The most recent rent survey which shows rents have reached all-time high, averaging €1,366 per month nationally and more than €2,000 a month in Dublin. Photograph: Cyril Byrne/The Irish Times.

Struggling renters have been “abandoned” by a Government whose housing policies “have failed” and which “continues to pretend the market can solve” the housing crisis, charities and Opposition politicians have said.

They were reacting to reports on the most recent rent survey which shows rents have reached all-time high, averaging €1,366 per month nationally and more than €2,000 a month in Dublin.

The highest rents in the first quarter of this year were in south Dublin city - €2,131 a month. This is 7 per cent higher than at the same time last year. The lowest rents in Dublin now are in the north county area, where they have increased 6.9 per cent in a year to €1,671 per year. The biggest increase nationally was 16.6 per cent in Co Galway to €906 per month.

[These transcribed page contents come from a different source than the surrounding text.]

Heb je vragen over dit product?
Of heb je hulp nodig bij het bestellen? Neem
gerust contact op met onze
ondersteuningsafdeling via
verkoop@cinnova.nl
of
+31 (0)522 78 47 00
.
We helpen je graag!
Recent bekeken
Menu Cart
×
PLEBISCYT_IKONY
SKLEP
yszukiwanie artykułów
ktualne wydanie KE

Catherine Murphy TD, co-leader of the Social Democrats, said the Government was “pretending” it could solve the “escalating problem”. She said housing costs were “the single biggest driver of the high cost of living for people”.

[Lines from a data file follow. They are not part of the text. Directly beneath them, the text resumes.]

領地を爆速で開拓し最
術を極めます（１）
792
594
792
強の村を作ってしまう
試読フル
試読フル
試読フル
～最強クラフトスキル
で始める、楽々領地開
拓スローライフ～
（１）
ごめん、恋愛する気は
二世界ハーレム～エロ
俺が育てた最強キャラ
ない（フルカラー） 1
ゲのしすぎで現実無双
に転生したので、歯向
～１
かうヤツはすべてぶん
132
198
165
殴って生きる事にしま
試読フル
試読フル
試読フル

“It is crystal clear a whole generation of renters have effectively been abandoned to the private rental sector,” she said. “Rent pressure zones have failed and many in rental accommodation are struggling to keep roofs over their heads while living in daily fear of sudden rent hikes or eviction notices.”

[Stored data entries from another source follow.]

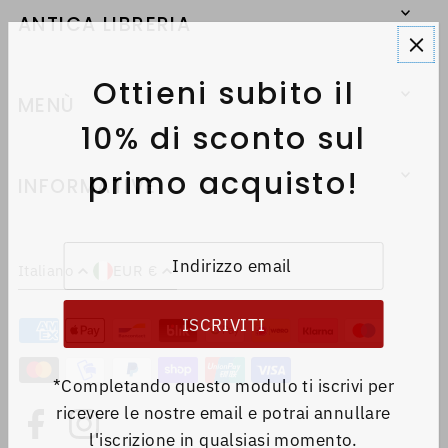
ANTICA LIBRERIA
Ottieni subito il
MENÙ
10% di sconto sul
primo acquisto!
INFORMATIVE
Italiano
EUR €
*Completando questo modulo ti iscrivi per
ricevere le nostre email e potrai annullare
l'iscrizione in qualsiasi momento.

John-Mark McCafferty, chief executive of housing charity Threshold, said the root of the high rents was the dearth of social housing building.

“Even where it is being supplied it is mostly three and four bedroom units which does little to address the needs of single people who are particularly at risk of homelessness.”

He called on Government to “re-examine” tax incentives for institutional investors given these currently cater for high-income renters. The Government must, he said, make it more attractive for to develop for the lower-income renters “where the immediate crisis lies”.

He also said the Housing Assistance Payment (HAP) was inadequate to enable those reliant on it to access housing. While for example the most a single person reliant on HAP may legally pay in rent in Dublin is between €430 (if sharing with others) and €600, average rents are over €2,000. The highest a family with children in Dublin may pay on HAP is €1,300.

Similarly, in Cork city a single person on HAP may pay between €300 and €550 and a family may pay €950 per month, though the average rent in the city is now €1,331.


“In our recent survey on HAP we found 20 per cent of those in receipt of it were paying more than a third of their net incomes on rent top-ups,” said Mr McCafferty.

Minister for Housing Eoghan Murphy said extending the rent pressure zones until 2021 to include institutional landlords would mean a new level of protection for tenants.

“We know there is more work to do, but there has been some progress. Last year there was a 25 per cent increase in the number of houses built and there will be an increase again this year,” he told RTÉ radio on Monday.

He called for more apartments to be built in other cities “to take the pressure off Dublin”.